Only the lines from the start of the entries through the line with "For document reconstruction" are wanted; please output them exactly.

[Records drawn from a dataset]
--- START ---

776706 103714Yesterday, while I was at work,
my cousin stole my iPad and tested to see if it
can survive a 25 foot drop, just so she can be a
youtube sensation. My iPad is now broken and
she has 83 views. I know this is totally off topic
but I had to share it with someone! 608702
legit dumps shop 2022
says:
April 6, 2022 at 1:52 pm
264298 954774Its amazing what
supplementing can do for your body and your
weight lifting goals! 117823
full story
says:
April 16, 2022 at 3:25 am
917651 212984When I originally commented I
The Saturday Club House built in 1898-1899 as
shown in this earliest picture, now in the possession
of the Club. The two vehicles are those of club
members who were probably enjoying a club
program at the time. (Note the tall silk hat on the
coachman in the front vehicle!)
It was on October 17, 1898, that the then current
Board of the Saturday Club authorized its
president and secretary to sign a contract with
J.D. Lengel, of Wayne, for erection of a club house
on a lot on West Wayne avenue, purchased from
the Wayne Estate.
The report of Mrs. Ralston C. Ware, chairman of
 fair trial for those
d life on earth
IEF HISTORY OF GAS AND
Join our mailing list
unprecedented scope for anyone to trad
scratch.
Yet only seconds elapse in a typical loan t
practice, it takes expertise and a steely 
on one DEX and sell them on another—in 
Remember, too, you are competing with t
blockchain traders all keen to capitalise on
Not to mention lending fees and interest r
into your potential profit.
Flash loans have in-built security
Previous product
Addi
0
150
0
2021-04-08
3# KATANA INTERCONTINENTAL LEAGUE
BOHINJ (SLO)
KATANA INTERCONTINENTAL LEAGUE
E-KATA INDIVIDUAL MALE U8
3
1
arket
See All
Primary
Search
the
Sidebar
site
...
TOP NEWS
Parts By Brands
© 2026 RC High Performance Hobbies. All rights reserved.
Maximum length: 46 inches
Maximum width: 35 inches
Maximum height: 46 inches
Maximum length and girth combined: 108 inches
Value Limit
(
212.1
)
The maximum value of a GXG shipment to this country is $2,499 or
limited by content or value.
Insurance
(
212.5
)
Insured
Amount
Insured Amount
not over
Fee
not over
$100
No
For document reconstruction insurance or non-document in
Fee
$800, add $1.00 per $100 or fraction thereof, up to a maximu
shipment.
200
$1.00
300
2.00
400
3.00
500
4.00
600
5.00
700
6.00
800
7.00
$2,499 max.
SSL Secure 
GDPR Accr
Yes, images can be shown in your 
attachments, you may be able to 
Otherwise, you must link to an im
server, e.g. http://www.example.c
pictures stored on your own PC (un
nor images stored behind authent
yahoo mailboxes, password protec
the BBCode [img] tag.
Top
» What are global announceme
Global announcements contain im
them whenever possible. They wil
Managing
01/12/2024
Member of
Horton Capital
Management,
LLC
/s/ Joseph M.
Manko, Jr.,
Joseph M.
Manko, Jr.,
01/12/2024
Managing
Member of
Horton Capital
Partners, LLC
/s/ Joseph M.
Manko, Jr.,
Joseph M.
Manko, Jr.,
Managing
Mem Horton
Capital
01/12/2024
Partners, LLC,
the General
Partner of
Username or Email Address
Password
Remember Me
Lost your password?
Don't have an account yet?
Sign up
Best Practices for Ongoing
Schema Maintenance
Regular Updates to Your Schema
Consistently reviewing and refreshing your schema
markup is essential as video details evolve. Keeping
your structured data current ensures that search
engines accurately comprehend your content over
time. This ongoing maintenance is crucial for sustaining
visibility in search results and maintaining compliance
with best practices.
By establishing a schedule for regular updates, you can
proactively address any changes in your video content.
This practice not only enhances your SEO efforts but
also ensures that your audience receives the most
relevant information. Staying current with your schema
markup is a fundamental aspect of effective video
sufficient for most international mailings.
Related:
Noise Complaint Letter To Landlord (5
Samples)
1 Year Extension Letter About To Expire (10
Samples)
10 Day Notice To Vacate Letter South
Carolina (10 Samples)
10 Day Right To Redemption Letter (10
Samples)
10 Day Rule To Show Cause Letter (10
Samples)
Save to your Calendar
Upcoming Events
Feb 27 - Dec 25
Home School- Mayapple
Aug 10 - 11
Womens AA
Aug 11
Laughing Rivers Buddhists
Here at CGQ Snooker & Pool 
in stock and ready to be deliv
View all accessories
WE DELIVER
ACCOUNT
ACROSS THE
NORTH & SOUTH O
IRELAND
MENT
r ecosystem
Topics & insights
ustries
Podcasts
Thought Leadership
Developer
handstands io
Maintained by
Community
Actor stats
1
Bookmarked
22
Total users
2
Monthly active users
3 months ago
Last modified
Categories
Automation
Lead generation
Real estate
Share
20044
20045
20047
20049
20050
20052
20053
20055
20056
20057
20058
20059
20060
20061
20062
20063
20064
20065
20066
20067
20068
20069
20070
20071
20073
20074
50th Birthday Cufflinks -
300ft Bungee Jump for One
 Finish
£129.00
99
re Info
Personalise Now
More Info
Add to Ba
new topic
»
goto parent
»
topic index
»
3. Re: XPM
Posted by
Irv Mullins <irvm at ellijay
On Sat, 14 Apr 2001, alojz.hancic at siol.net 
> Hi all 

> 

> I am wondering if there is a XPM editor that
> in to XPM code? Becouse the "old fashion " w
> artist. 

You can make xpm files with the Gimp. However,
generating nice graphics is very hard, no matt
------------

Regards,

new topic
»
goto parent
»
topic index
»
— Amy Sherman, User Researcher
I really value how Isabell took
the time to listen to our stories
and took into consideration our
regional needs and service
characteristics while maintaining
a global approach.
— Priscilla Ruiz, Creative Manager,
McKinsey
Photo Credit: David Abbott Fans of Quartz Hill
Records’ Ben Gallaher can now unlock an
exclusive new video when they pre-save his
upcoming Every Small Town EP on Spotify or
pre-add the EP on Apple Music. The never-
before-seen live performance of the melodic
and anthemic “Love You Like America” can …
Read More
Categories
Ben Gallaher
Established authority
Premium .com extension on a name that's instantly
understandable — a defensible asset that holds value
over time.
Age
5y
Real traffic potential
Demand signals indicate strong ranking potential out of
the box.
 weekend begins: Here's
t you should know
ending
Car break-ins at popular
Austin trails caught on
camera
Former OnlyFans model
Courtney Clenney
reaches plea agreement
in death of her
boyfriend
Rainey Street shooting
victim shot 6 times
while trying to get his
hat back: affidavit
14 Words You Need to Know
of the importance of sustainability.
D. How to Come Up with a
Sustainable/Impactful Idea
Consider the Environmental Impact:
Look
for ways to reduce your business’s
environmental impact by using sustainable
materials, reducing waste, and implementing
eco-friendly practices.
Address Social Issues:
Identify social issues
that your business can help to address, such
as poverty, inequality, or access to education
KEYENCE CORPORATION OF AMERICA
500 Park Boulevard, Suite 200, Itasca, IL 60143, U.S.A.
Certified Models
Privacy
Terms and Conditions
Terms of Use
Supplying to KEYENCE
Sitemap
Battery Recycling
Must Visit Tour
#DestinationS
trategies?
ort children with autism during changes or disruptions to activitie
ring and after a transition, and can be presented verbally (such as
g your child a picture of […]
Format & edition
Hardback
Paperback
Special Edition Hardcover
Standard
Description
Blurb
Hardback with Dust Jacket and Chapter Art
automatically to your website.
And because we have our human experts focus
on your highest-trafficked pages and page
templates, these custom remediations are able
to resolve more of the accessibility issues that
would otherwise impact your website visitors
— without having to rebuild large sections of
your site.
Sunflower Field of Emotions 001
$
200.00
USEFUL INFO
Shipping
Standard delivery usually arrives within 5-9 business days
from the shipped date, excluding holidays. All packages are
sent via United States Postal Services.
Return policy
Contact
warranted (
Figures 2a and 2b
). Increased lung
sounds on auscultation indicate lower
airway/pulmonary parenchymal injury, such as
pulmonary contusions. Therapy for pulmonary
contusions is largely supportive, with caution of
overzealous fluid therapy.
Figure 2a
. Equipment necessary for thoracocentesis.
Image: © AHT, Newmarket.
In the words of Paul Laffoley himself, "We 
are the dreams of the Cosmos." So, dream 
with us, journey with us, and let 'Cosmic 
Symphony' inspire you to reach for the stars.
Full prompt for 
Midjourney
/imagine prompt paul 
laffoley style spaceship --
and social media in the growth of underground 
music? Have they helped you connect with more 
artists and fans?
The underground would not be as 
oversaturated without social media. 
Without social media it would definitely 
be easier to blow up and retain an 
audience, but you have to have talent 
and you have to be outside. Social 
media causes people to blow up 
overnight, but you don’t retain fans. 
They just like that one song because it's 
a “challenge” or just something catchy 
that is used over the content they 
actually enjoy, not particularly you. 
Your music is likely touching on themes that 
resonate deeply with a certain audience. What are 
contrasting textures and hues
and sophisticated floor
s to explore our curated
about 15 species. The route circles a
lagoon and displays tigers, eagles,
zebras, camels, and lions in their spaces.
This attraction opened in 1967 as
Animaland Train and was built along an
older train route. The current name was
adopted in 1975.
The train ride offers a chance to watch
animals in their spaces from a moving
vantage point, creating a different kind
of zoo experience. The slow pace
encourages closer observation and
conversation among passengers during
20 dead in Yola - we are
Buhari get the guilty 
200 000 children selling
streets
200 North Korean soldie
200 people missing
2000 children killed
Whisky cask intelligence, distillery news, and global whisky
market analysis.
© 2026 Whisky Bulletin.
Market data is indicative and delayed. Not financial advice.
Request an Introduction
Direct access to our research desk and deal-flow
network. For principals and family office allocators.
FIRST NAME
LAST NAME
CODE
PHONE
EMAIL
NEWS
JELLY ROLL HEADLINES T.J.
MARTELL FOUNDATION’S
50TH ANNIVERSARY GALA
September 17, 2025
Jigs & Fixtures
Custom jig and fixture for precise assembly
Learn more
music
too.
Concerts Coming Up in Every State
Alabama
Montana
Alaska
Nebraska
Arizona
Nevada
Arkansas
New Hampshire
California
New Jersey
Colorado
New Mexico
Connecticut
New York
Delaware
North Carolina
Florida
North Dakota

--- END ---

[Task output]
776706 103714Yesterday, while I was at work,
my cousin stole my iPad and tested to see if it
can survive a 25 foot drop, just so she can be a
youtube sensation. My iPad is now broken and
she has 83 views. I know this is totally off topic
but I had to share it with someone! 608702
legit dumps shop 2022
says:
April 6, 2022 at 1:52 pm
264298 954774Its amazing what
supplementing can do for your body and your
weight lifting goals! 117823
full story
says:
April 16, 2022 at 3:25 am
917651 212984When I originally commented I
The Saturday Club House built in 1898-1899 as
shown in this earliest picture, now in the possession
of the Club. The two vehicles are those of club
members who were probably enjoying a club
program at the time. (Note the tall silk hat on the
coachman in the front vehicle!)
It was on October 17, 1898, that the then current
Board of the Saturday Club authorized its
president and secretary to sign a contract with
J.D. Lengel, of Wayne, for erection of a club house
on a lot on West Wayne avenue, purchased from
the Wayne Estate.
The report of Mrs. Ralston C. Ware, chairman of
 fair trial for those
d life on earth
IEF HISTORY OF GAS AND
Join our mailing list
unprecedented scope for anyone to trad
scratch.
Yet only seconds elapse in a typical loan t
practice, it takes expertise and a steely 
on one DEX and sell them on another—in 
Remember, too, you are competing with t
blockchain traders all keen to capitalise on
Not to mention lending fees and interest r
into your potential profit.
Flash loans have in-built security
Previous product
Addi
0
150
0
2021-04-08
3# KATANA INTERCONTINENTAL LEAGUE
BOHINJ (SLO)
KATANA INTERCONTINENTAL LEAGUE
E-KATA INDIVIDUAL MALE U8
3
1
arket
See All
Primary
Search
the
Sidebar
site
...
TOP NEWS
Parts By Brands
© 2026 RC High Performance Hobbies. All rights reserved.
Maximum length: 46 inches
Maximum width: 35 inches
Maximum height: 46 inches
Maximum length and girth combined: 108 inches
Value Limit
(
212.1
)
The maximum value of a GXG shipment to this country is $2,499 or
limited by content or value.
Insurance
(
212.5
)
Insured
Amount
Insured Amount
not over
Fee
not over
$100
No
For document reconstruction insurance or non-document in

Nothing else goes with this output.